Hence there are at most $2$ possible values for $c$.
On
Option-d is correct.
Solution:
$a+b=8$
$\left(ax+2\right)\left(bx+7\right) = 15x^{2} +cx + 14$
$\rightarrow abx^{2}+\left(7a+2b\right)x+14=15x^{2}+cx+14$
Comparing coefficients we get,
$ab=15$ and $7a+2b=c$
Now we create a new quadratic equation whose roots are $a$ and $b$.
$x^{2}-\left(a+b\right)x + ab = 0$
$\rightarrow x^{2} - 8x + 15 =0$ $-(1)$
By factorising the above expression, we get,
$\rightarrow \left( x-3\right) \left( x-5\right) = 0 $
$\rightarrow x=3 $ or $ x=5 $
Therefore $a= 3$, $b=5$ or $a=5$, $b=3 $
Putting the possible values of $a$ and $b$ in the given equation, we get,
$ 7a+2b= c$
$\rightarrow c= 31 $ or $c=41$
Here $(a,b)$ is a unique duplet for every real solution in $(1)$ ,hence there can be only two real solutions for $c$.
On
You have $ab= 15$ and $a+b=8$. Given that this will lead to a quadratic in either $a$ or $b$, you know that you can expect at most two distinct values for each variable. You can (of course) solve the quadratic, but since this is a multi-choice question, try to work more efficiently. Inspection will almost immediately show that $a= 3, b= 5$ is a solution pair (if you work with the prime factorisation of $15$ to check for integer solutions first). By symmetry ($a$ and $b$ are transposable), it should now be obvious that $a=5, b=3$ (the values reversed) is another solution pair. Since we've found two values for each of $a$ and $b$, we're done looking. Trying out just one set in $c = 7a + 2b$ will immediately zero the choice to just option $D$.
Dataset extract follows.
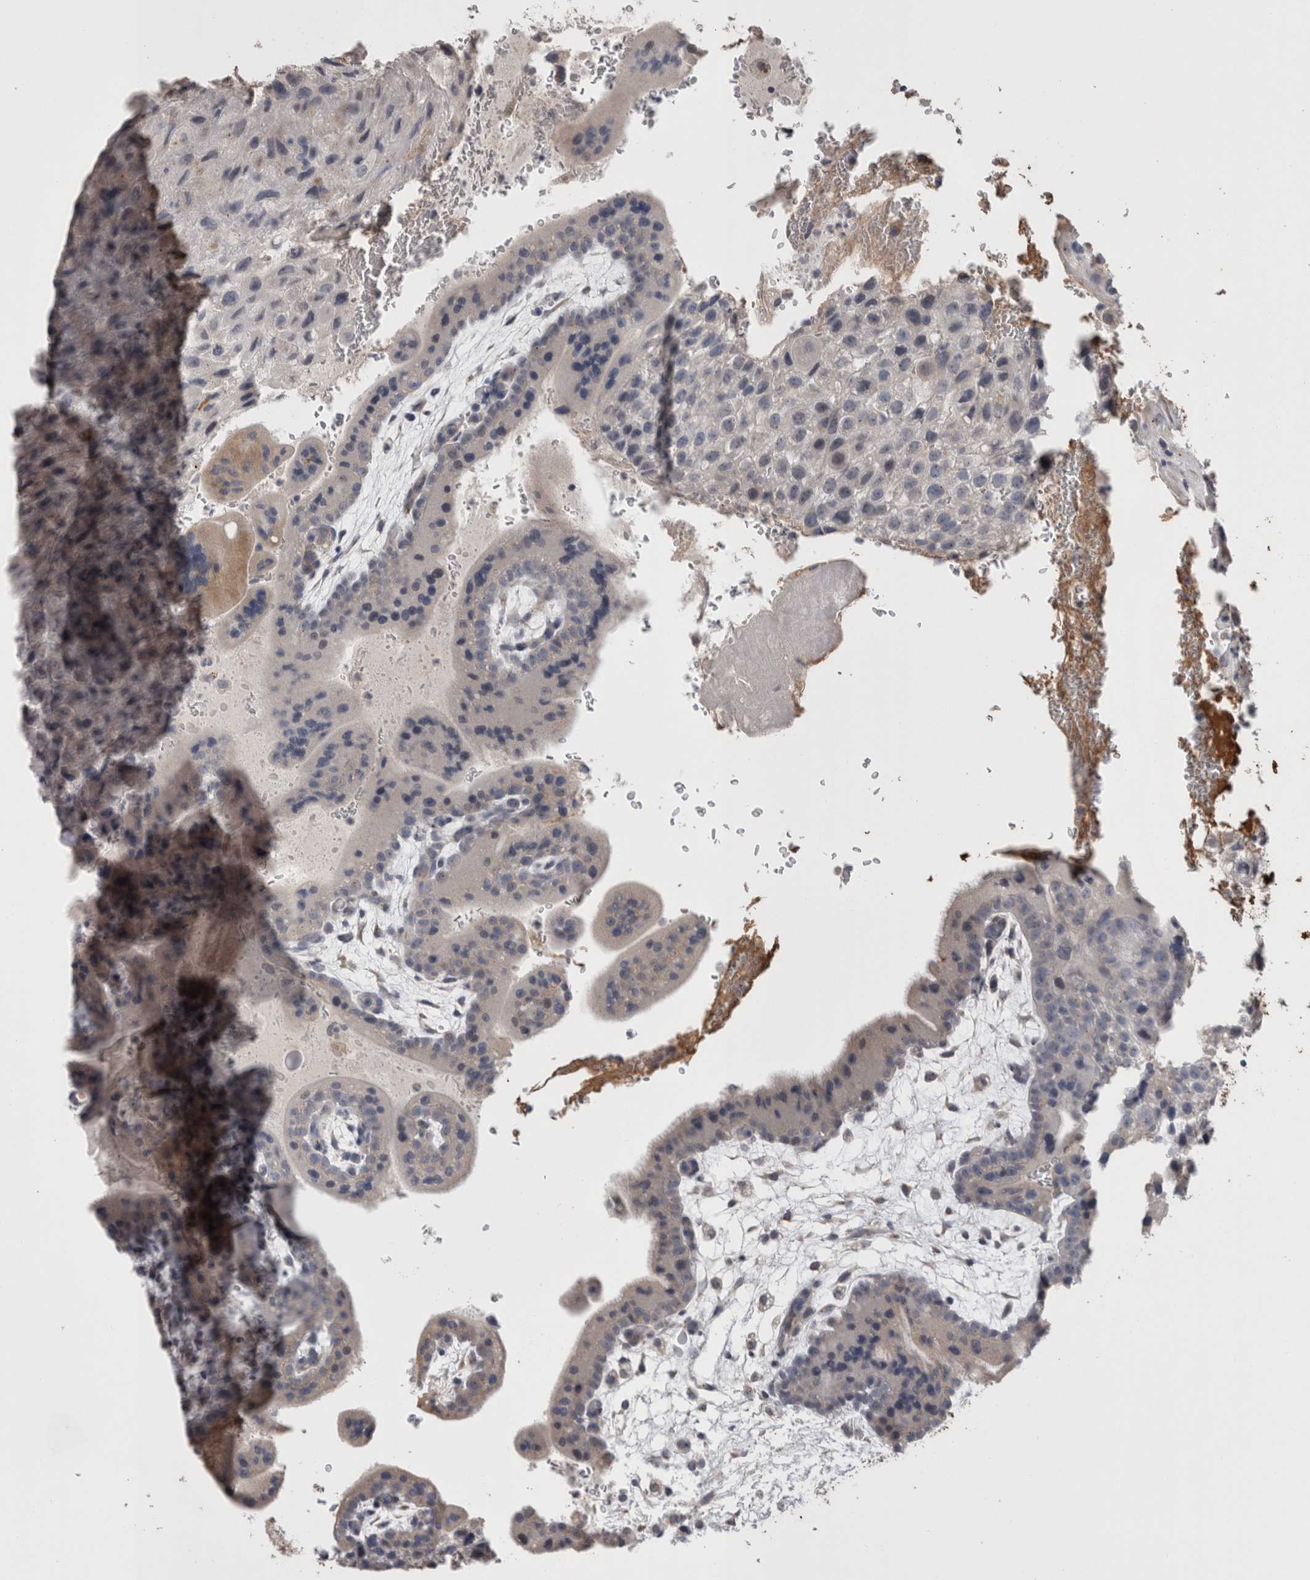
{"staining": {"intensity": "moderate", "quantity": "<25%", "location": "cytoplasmic/membranous"}, "tissue": "placenta", "cell_type": "Decidual cells", "image_type": "normal", "snomed": [{"axis": "morphology", "description": "Normal tissue, NOS"}, {"axis": "topography", "description": "Placenta"}], "caption": "Placenta stained with immunohistochemistry demonstrates moderate cytoplasmic/membranous expression in about <25% of decidual cells.", "gene": "STC1", "patient": {"sex": "female", "age": 35}}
I know this is a verbose answer, but I just wanted to illustrate the thought process. Once you get used to thinking like this, it'll take literally seconds with only mental computation.
I think you have found $a,b \in \{3,5\}$ and your "extra solutions" correspond to $a=b=3$ and $a=b=5$. However, these do not satisfy $ab=15$ or $a+b=8$ - you have to go back to the original conditions and check these are satisfied.